(INSTRUCTIONS TO FOLLOW) Copy exactly the lines of the records below, and only those lines, beginning with the line that contains "174.317286 107.2686 90))" and ending with the line that contains "192.5496 117.703 90))".

(SOURCE DATA)
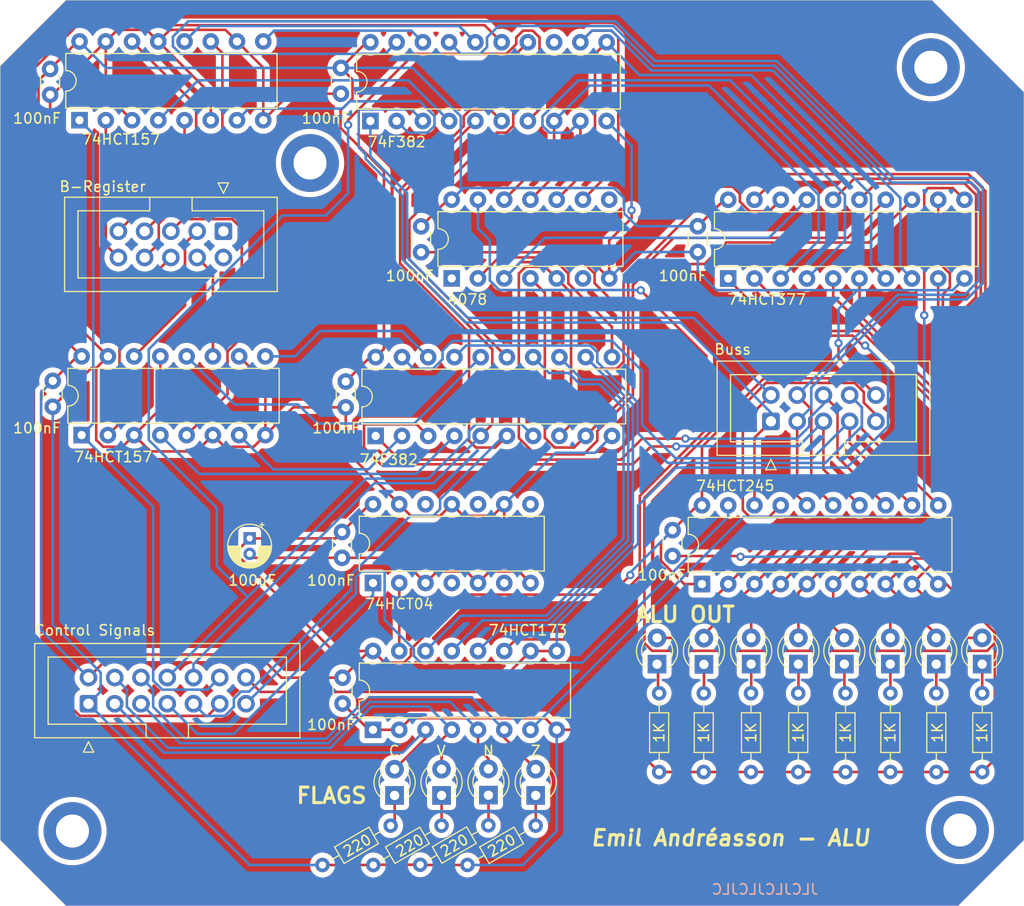
<source format=kicad_pcb>
(kicad_pcb
	(version 20241229)
	(generator "pcbnew")
	(generator_version "9.0")
	(general
		(thickness 1.6)
		(legacy_teardrops no)
	)
	(paper "A4")
	(layers
		(0 "F.Cu" signal)
		(2 "B.Cu" signal)
		(9 "F.Adhes" user "F.Adhesive")
		(11 "B.Adhes" user "B.Adhesive")
		(13 "F.Paste" user)
		(15 "B.Paste" user)
		(5 "F.SilkS" user "F.Silkscreen")
		(7 "B.SilkS" user "B.Silkscreen")
		(1 "F.Mask" user)
		(3 "B.Mask" user)
		(17 "Dwgs.User" user "User.Drawings")
		(19 "Cmts.User" user "User.Comments")
		(21 "Eco1.User" user "User.Eco1")
		(23 "Eco2.User" user "User.Eco2")
		(25 "Edge.Cuts" user)
		(27 "Margin" user)
		(31 "F.CrtYd" user "F.Courtyard")
		(29 "B.CrtYd" user "B.Courtyard")
		(35 "F.Fab" user)
		(33 "B.Fab" user)
	)
	(setup
		(pad_to_mask_clearance 0)
		(allow_soldermask_bridges_in_footprints no)
		(tenting front back)
		(grid_origin 90.4416 64.617)
		(pcbplotparams
			(layerselection 0x00000000_00000000_55555555_5755f5ff)
			(plot_on_all_layers_selection 0x00000000_00000000_00000000_00000000)
			(disableapertmacros no)
			(usegerberextensions no)
			(usegerberattributes yes)
			(usegerberadvancedattributes yes)
			(creategerberjobfile yes)
			(dashed_line_dash_ratio 12.000000)
			(dashed_line_gap_ratio 3.000000)
			(svgprecision 4)
			(plotframeref no)
			(mode 1)
			(useauxorigin no)
			(hpglpennumber 1)
			(hpglpenspeed 20)
			(hpglpendiameter 15.000000)
			(pdf_front_fp_property_popups yes)
			(pdf_back_fp_property_popups yes)
			(pdf_metadata yes)
			(pdf_single_document no)
			(dxfpolygonmode yes)
			(dxfimperialunits yes)
			(dxfusepcbnewfont yes)
			(psnegative no)
			(psa4output no)
			(plot_black_and_white yes)
			(plotinvisibletext no)
			(sketchpadsonfab no)
			(plotpadnumbers no)
			(hidednponfab no)
			(sketchdnponfab yes)
			(crossoutdnponfab yes)
			(subtractmaskfromsilk no)
			(outputformat 1)
			(mirror no)
			(drillshape 1)
			(scaleselection 1)
			(outputdirectory "")
		)
	)
	(net 0 "")
	(net 1 "/C")
	(net 2 "Net-(D1-K)")
	(net 3 "Net-(D1-A)")
	(net 4 "Net-(D2-A)")
	(net 5 "Net-(D2-K)")
	(net 6 "Net-(D3-A)")
	(net 7 "Net-(D3-K)")
	(net 8 "Net-(D4-K)")
	(net 9 "Net-(D4-A)")
	(net 10 "Net-(D5-A)")
	(net 11 "Net-(D5-K)")
	(net 12 "Net-(D6-A)")
	(net 13 "Net-(D6-K)")
	(net 14 "Net-(D7-K)")
	(net 15 "Net-(D7-A)")
	(net 16 "Net-(D8-K)")
	(net 17 "Net-(D8-A)")
	(net 18 "Net-(J1-Pin_9)")
	(net 19 "Net-(J1-Pin_10)")
	(net 20 "Net-(J1-Pin_7)")
	(net 21 "Net-(J1-Pin_8)")
	(net 22 "Net-(J2-Pin_7)")
	(net 23 "Net-(J2-Pin_8)")
	(net 24 "Net-(J2-Pin_5)")
	(net 25 "Net-(J2-Pin_6)")
	(net 26 "Net-(J2-Pin_4)")
	(net 27 "Net-(J2-Pin_3)")
	(net 28 "/Z")
	(net 29 "Net-(J3-Pin_7)")
	(net 30 "/N")
	(net 31 "Net-(J3-Pin_8)")
	(net 32 "/V")
	(net 33 "Net-(N1-K)")
	(net 34 "Net-(V1-K)")
	(net 35 "Net-(Z1-K)")
	(net 36 "+5V")
	(net 37 "GND")
	(net 38 "Net-(U4-Za)")
	(net 39 "Net-(U4-Zd)")
	(net 40 "Net-(U4-Zc)")
	(net 41 "Net-(U4-Zb)")
	(net 42 "Net-(C11-K)")
	(net 43 "Net-(J1-Pin_13)")
	(net 44 "Net-(J1-Pin_11)")
	(net 45 "Net-(J1-Pin_12)")
	(net 46 "Net-(J1-Pin_14)")
	(net 47 "unconnected-(J2-Pin_2-Pad2)")
	(net 48 "Net-(J2-Pin_9)")
	(net 49 "Net-(J2-Pin_10)")
	(net 50 "unconnected-(J2-Pin_1-Pad1)")
	(net 51 "Net-(J3-Pin_2)")
	(net 52 "Net-(J3-Pin_1)")
	(net 53 "Net-(J3-Pin_5)")
	(net 54 "Net-(J3-Pin_6)")
	(net 55 "Net-(J3-Pin_4)")
	(net 56 "Net-(J3-Pin_3)")
	(net 57 "unconnected-(U1-Pad8)")
	(net 58 "unconnected-(U1-Pad10)")
	(net 59 "unconnected-(U1-Pad4)")
	(net 60 "Net-(U10-Mr)")
	(net 61 "unconnected-(U1-Pad12)")
	(net 62 "unconnected-(U1-Pad6)")
	(net 63 "Net-(U3-D3)")
	(net 64 "Net-(U3-D0)")
	(net 65 "Net-(U3-D1)")
	(net 66 "Net-(U3-D5)")
	(net 67 "Net-(U3-D6)")
	(net 68 "Net-(U3-D2)")
	(net 69 "Net-(U10-D2)")
	(net 70 "Net-(U10-Cp)")
	(net 71 "Net-(U3-D4)")
	(net 72 "Net-(U5-Zd)")
	(net 73 "Net-(U5-Za)")
	(net 74 "Net-(U5-Zb)")
	(net 75 "Net-(U5-Zc)")
	(net 76 "Net-(U7-Cn)")
	(net 77 "Net-(U10-D1)")
	(net 78 "Net-(U10-D0)")
	(net 79 "unconnected-(U8-OVR-Pad13)")
	(net 80 "Net-(U10-D3)")
	(footprint "LED_THT:LED_D3.0mm" (layer "F.Cu") (at 174.317286 107.2686 90))
	(footprint "LED_THT:LED_D3.0mm" (layer "F.Cu") (at 178.851186 107.289 90))
	(footprint "LED_THT:LED_D3.0mm" (layer "F.Cu") (at 183.423186 107.2636 90))
	(footprint "LED_THT:LED_D3.0mm" (layer "F.Cu") (at 187.995186 107.2636 90))
	(footprint "LED_THT:LED_D3.0mm" (layer "F.Cu") (at 192.440186 107.2636 90))
	(footprint "LED_THT:LED_D3.0mm" (layer "F.Cu") (at 196.885186 107.2636 90))
	(footprint "LED_THT:LED_D3.0mm" (layer "F.Cu") (at 201.330186 107.2636 90))
	(footprint "LED_THT:LED_D3.0mm" (layer "F.Cu") (at 205.775186 107.2636 90))
	(footprint "Connector_IDC:IDC-Header_2x05_P2.54mm_Vertical" (layer "F.Cu") (at 132.3516 65.379 -90))
	(footprint "Connector_IDC:IDC-Header_2x05_P2.54mm_Vertical" (layer "F.Cu") (at 185.333072 83.773486 90))
	(footprint "Resistor_THT:R_Axial_DIN0204_L3.6mm_D1.6mm_P7.62mm_Horizontal" (layer "F.Cu") (at 174.5156 117.703 90))
	(footprint "Resistor_THT:R_Axial_DIN0204_L3.6mm_D1.6mm_P7.62mm_Horizontal" (layer "F.Cu") (at 178.8336 117.703 90))
	(footprint "Resistor_THT:R_Axial_DIN0204_L3.6mm_D1.6mm_P7.62mm_Horizontal" (layer "F.Cu") (at 183.4056 117.703 90))
	(footprint "Resistor_THT:R_Axial_DIN0204_L3.6mm_D1.6mm_P7.62mm_Horizontal" (layer "F.Cu") (at 187.9776 117.703 90))
	(footprint "Resistor_THT:R_Axial_DIN0204_L3.6mm_D1.6mm_P7.62mm_Horizontal" (layer "F.Cu") (at 192.5496 117.703 90))
	(footprint "Resistor_THT:R_Axial_DIN0204_L3.6mm_D1.6mm_P7.62mm_Horizontal" (layer "F.Cu") (at 196.893 117.703 90))
	(footprint "Resistor_THT:R_Axial_DIN0204_L3.6mm_D1.6mm_P7.62mm_Horizontal" (layer "F.Cu") (at 201.338 117.703 90))
	(footprint "Resistor_THT:R_Axial_DIN0204_L3.6mm_D1.6mm_P7.62mm_Horizontal" (layer "F.Cu") (at 205.783 117.703 90))
	(footprint "Package_DIP:DIP-20_W7.62mm" (layer "F.Cu") (at 181.200686 69.951 90))
	(footprint "Package_DIP:DIP-20_W7.62mm" (layer "F.Cu") (at 178.660686 99.5166 90))
	(footprint "Package_DIP:DIP-16_W7.62mm" (layer "F.Cu") (at 118.6356 85.104801 90))
	(footprint "Package_DIP:DIP-16_W7.62mm" (layer "F.Cu") (at 118.4324 54.634802 90))
	(footprint "Package_DIP:DIP-16_W7.62mm" (layer "F.Cu") (at 146.829599 113.619 90))
	(footprint "Package_DIP:DIP-20_W7.62mm" (layer "F.Cu") (at 147.0886 85.181 90))
	(footprint "Package_DIP:DIP-20_W7.62mm" (layer "F.Cu") (at 146.5756 54.711001 90))
	(footprint "Package_DIP:DIP-14_W7.62mm" (layer "F.Cu") (at 154.4446 69.941 90))
	(footprint "Package_DIP:DIP-14_W7.62mm" (layer "F.Cu") (at 146.8296 99.415 90))
	(footprint "Connector_IDC:IDC-Header_2x07_P2.54mm_Vertical" (layer "F.Cu") (at 119.3014 111.099 90))
	(footprint "LED_THT:LED_D3.0mm" (layer "F.Cu") (at 148.917285 119.971443 90))
	(footprint "LED_THT:LED_D3.0mm"
		(layer "F.Cu")
		(uuid "00000000-0000-0000-0000-00006404ae18")
		(at 158.000713 119.946043 90)
		(descr "LED, diameter 3.0mm, 2 pins")
		(tags "LED diameter 3.0mm 2 pins")
		(property "Reference" "N1"
			(at 4.318 0 180)
			(layer "F.SilkS")
			(hide yes)
			(uuid "b11c8b9c-9e05-498b-b38d-1dda30b71409")
			(effects
				(font
					(size 1 1)
					(thickness 0.15)
				)
			)
		)
		(property "Value" "N"
			(at 4.275043 0.004887 180)
			(layer "F.SilkS")
			(uuid "560cfbcb-c004-4bdd-8466-4f0ef0d68ccd")
			(effects
				(font
					(size 1 1)
					(thickness 0.15)
				)
			)
		)
		(property "Datasheet" ""
			(at 0 0 90)
			(layer "F.Fab")
			(hide yes)
			(uuid "0c680d27-d574-4174-9be9-5f3834565146")
			(effects
				(font
					(size 1.27 1.27)
					(thickness 0.15)
				)
			)
		)
		(property "Description" ""
			(at 0 0 90)
			(layer "F.Fab")
			(hide yes)
			(uuid "9edf2c15-eb45-49ea-bd6d-14b3e4329768")
			(effects
				(font
					(size 1.27 1.27)
					(thickness 0.15)
				)
			)
		)
		(property ki_fp_filters "LED* LED_SMD:* LED_THT:*")
		(path "/00000000-0000-0000-0000-00006431a2a6")
		(sheetname "/")
		(sheetfile "C:/Users/Emil/OneDrive/Dokument/Projekt-Emil/New_8-bitComputer/Kicad/8-bit-computer/8-bit-computer_ALU/8-bit-computer_ALU.sch")
		(attr through_hole)
		(fp_line
			(start -0.29 -1.236)
			(end -0.29 -1.08)
			(stroke
				(width 0.12)
				(type solid)
			)
			(layer "F.SilkS")
			(uuid "2098d7b4-8f60-432c-908c-02c9048e2eaa")
		)
		(fp_line
			(start -0.29 1.08)
			(end -0.29 1.236)
			(stroke
				(width 0.12)
				(type solid)
			)
			(layer "F.SilkS")
			(uuid "b4411dad-5fbc-4d3c-9a4c-ae724602535b")
		)
		(fp_arc
			(start -0.29 -1.235516)
			(mid 1.366487 -1.987659)
			(end 2.942335 -1.078608)
			(stroke
				(width 0.12)
				(type solid)
			)
			(layer "F.SilkS")
			(uuid "a08d1387-daf6-4c6b-ba80-29625b737c0b")
		)
		(fp_arc
			(start 0.229039 -1.08)
			(mid 1.270117 -1.5)
			(end 2.31113 -1.079837)
			(stroke
				(width 0.12)
				(type solid)
			)
			(layer "F.SilkS")
			(uuid "fd133ce9-b1cc-452c-a3d8-8281cb1cece0")
		)
		(fp_arc
			(s
... [891917 chars truncated]
</source>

(RESPONSE TO THIS EXERCISE)
	(footprint "LED_THT:LED_D3.0mm" (layer "F.Cu") (at 174.317286 107.2686 90))
	(footprint "LED_THT:LED_D3.0mm" (layer "F.Cu") (at 178.851186 107.289 90))
	(footprint "LED_THT:LED_D3.0mm" (layer "F.Cu") (at 183.423186 107.2636 90))
	(footprint "LED_THT:LED_D3.0mm" (layer "F.Cu") (at 187.995186 107.2636 90))
	(footprint "LED_THT:LED_D3.0mm" (layer "F.Cu") (at 192.440186 107.2636 90))
	(footprint "LED_THT:LED_D3.0mm" (layer "F.Cu") (at 196.885186 107.2636 90))
	(footprint "LED_THT:LED_D3.0mm" (layer "F.Cu") (at 201.330186 107.2636 90))
	(footprint "LED_THT:LED_D3.0mm" (layer "F.Cu") (at 205.775186 107.2636 90))
	(footprint "Connector_IDC:IDC-Header_2x05_P2.54mm_Vertical" (layer "F.Cu") (at 132.3516 65.379 -90))
	(footprint "Connector_IDC:IDC-Header_2x05_P2.54mm_Vertical" (layer "F.Cu") (at 185.333072 83.773486 90))
	(footprint "Resistor_THT:R_Axial_DIN0204_L3.6mm_D1.6mm_P7.62mm_Horizontal" (layer "F.Cu") (at 174.5156 117.703 90))
	(footprint "Resistor_THT:R_Axial_DIN0204_L3.6mm_D1.6mm_P7.62mm_Horizontal" (layer "F.Cu") (at 178.8336 117.703 90))
	(footprint "Resistor_THT:R_Axial_DIN0204_L3.6mm_D1.6mm_P7.62mm_Horizontal" (layer "F.Cu") (at 183.4056 117.703 90))
	(footprint "Resistor_THT:R_Axial_DIN0204_L3.6mm_D1.6mm_P7.62mm_Horizontal" (layer "F.Cu") (at 187.9776 117.703 90))
	(footprint "Resistor_THT:R_Axial_DIN0204_L3.6mm_D1.6mm_P7.62mm_Horizontal" (layer "F.Cu") (at 192.5496 117.703 90))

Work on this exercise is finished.